Oggi sembra giunto a compimento, come trama di larga parte dei rapporti umani, il processo – acceleratosi tumultuosamente negli ultimi decenni – di demolizione di ogni relazione sociale non mediata dal mercato. Tale processo consegna l’individuo, sotto il profilo politico, a se stesso e alle sue pulsioni. Venuto meno il legame sociale connesso alle grandi narrazioni novecentesche, la democrazia rappresentativa odierna si avvicina sempre più a quella referendaria, scevra da ogni forma di complessità, poco incline a misurarsi con le contraddizioni dell’esistente. Una democrazia declinata in modo solitario e soggetta agli allettamenti leaderistici, al desiderio di essere guidati da soggetti “competenti”, versione moderna dell’uomo forte al comando.
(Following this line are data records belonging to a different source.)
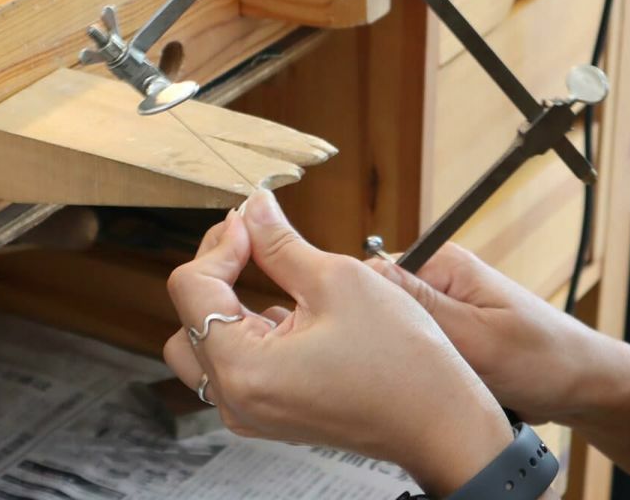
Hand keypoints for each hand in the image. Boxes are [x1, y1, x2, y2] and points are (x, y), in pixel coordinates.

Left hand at [163, 190, 512, 496]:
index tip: (250, 221)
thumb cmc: (401, 360)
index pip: (191, 288)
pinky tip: (288, 307)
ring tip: (268, 269)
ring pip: (205, 344)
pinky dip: (248, 328)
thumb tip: (254, 209)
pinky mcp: (271, 413)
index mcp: (244, 367)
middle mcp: (237, 398)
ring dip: (228, 301)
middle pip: (188, 318)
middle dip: (215, 271)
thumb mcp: (338, 281)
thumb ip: (281, 243)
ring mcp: (252, 412)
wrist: (441, 420)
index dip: (219, 243)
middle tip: (251, 239)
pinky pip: (235, 365)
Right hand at [369, 244, 617, 425]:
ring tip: (428, 385)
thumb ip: (422, 305)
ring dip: (408, 363)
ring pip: (397, 337)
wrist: (582, 387)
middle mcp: (440, 282)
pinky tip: (435, 391)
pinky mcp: (450, 337)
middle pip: (382, 309)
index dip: (365, 313)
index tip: (368, 346)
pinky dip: (423, 375)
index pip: (375, 277)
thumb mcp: (477, 336)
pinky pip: (416, 354)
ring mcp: (445, 310)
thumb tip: (366, 274)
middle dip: (389, 344)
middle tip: (409, 373)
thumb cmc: (544, 359)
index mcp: (443, 264)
Ma come tutti sappiamo la democrazia, per essere veramente tale, costringe a un esercizio faticoso e collettivo e presuppone uno sguardo alto, che sappia andare al di là anche delle pur legittime aspettative e rivendicazioni del momento; uno sguardo di cui in Italia si sente profondamente la mancanza, non solo nella politica politicante ma anche e specialmente nelle classi dirigenti nel loro complesso.